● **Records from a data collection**
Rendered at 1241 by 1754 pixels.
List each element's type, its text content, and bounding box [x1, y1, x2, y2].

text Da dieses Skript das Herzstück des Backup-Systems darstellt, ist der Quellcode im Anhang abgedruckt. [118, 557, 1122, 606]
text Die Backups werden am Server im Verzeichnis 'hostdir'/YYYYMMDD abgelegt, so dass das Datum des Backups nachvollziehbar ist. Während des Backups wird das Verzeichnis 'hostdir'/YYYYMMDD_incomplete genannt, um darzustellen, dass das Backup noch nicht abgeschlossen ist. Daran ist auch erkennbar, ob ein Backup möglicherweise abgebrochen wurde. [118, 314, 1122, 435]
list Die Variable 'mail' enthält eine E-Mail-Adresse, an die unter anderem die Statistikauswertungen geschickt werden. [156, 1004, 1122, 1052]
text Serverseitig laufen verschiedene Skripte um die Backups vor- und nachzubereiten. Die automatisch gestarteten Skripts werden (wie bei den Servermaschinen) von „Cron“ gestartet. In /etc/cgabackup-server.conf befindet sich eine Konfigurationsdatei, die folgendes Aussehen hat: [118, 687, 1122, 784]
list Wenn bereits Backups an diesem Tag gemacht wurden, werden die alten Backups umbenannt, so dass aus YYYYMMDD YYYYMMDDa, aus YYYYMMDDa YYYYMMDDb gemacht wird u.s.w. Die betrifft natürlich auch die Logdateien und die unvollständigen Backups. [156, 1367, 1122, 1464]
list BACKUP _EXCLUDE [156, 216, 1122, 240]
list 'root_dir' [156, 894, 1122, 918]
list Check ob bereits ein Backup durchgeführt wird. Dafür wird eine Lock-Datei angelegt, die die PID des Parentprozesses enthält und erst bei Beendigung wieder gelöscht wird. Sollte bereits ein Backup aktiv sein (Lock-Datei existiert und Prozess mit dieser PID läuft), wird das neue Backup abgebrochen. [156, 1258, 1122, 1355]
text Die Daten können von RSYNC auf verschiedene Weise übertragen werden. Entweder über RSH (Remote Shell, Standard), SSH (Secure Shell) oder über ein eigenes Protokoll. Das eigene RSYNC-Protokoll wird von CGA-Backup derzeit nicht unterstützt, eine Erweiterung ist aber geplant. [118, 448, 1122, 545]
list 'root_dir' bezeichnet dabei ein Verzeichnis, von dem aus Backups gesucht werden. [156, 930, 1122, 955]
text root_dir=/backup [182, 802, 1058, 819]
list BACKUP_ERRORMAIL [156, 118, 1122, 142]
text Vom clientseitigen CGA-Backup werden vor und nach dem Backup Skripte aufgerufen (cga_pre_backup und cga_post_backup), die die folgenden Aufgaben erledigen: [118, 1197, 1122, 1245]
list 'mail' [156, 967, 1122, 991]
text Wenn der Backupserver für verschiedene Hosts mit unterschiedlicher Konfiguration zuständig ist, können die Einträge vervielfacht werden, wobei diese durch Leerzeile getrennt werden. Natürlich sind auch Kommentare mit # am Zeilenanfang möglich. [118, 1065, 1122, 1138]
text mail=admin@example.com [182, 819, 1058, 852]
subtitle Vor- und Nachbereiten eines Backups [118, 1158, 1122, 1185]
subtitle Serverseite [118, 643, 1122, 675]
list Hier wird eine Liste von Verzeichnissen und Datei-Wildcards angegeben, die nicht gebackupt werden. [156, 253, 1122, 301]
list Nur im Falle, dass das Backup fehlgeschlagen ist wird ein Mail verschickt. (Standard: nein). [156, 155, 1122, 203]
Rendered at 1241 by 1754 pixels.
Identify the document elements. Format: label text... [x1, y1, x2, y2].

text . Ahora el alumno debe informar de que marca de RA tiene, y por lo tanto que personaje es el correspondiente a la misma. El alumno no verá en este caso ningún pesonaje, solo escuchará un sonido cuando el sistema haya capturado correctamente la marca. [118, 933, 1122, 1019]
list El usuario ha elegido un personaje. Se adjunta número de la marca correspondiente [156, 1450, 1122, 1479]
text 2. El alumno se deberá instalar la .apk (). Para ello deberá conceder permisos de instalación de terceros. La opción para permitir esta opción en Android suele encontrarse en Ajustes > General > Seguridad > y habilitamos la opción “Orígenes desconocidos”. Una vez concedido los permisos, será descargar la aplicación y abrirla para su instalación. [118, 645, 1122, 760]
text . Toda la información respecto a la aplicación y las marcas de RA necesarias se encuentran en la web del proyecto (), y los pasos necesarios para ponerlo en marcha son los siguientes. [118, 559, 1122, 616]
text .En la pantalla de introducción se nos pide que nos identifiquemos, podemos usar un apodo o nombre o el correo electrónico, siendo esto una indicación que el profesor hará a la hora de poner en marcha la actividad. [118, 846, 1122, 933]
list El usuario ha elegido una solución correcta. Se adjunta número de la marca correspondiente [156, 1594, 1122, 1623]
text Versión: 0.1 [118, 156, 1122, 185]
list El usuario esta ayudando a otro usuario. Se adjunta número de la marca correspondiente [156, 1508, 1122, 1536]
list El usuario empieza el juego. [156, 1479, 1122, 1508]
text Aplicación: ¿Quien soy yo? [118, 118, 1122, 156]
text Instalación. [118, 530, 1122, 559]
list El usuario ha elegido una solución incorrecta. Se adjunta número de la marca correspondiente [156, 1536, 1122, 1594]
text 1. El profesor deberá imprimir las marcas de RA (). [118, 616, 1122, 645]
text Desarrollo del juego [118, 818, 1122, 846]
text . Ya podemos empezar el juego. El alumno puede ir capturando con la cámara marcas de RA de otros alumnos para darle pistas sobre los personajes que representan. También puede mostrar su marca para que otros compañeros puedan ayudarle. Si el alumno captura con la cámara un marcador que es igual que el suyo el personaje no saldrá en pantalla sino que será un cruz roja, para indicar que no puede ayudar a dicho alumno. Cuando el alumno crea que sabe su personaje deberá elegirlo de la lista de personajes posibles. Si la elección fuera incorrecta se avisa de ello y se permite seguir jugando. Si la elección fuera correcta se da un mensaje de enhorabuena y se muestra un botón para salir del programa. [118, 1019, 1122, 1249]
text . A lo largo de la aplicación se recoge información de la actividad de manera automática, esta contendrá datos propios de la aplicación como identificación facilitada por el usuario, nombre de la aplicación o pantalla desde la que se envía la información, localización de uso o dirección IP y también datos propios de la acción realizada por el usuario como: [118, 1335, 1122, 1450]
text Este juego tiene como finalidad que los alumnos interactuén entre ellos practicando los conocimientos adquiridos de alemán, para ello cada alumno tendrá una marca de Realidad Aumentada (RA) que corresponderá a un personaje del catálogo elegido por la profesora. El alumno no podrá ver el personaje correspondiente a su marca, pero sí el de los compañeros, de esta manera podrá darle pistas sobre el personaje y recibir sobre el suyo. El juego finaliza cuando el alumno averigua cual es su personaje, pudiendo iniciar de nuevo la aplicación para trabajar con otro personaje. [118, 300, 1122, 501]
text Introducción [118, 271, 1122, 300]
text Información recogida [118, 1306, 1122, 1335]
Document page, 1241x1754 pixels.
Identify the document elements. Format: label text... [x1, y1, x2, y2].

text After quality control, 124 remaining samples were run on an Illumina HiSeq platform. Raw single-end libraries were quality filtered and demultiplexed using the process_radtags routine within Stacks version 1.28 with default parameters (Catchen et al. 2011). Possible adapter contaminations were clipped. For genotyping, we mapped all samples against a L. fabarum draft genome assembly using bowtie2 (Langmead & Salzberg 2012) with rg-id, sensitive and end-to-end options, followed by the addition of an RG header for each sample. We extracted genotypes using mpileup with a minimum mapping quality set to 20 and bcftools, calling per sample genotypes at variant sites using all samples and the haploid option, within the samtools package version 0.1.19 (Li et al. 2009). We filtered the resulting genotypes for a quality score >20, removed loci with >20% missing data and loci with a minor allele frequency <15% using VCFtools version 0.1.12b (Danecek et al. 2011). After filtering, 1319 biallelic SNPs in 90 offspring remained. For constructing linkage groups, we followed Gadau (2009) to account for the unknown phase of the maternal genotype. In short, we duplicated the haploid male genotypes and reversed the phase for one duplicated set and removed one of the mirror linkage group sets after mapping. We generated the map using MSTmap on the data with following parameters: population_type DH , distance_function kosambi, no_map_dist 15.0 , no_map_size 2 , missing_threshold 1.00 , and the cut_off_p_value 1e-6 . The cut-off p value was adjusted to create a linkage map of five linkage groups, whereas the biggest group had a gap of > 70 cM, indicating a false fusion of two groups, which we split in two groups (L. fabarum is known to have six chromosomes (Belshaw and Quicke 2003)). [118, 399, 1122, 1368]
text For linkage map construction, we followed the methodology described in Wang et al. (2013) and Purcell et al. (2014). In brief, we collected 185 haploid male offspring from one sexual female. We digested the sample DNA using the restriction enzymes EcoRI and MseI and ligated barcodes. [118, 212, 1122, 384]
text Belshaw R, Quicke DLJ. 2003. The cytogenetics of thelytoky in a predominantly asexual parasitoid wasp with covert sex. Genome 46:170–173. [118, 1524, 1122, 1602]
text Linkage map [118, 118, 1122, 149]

● **What to work on**
The answer should be all lines from the entries above that hold the word "solución".

● **Written solution**
list El usuario ha elegido una solución correcta. Se adjunta número de la marca correspondiente [156, 1594, 1122, 1623]
list El usuario ha elegido una solución incorrecta. Se adjunta número de la marca correspondiente [156, 1536, 1122, 1594]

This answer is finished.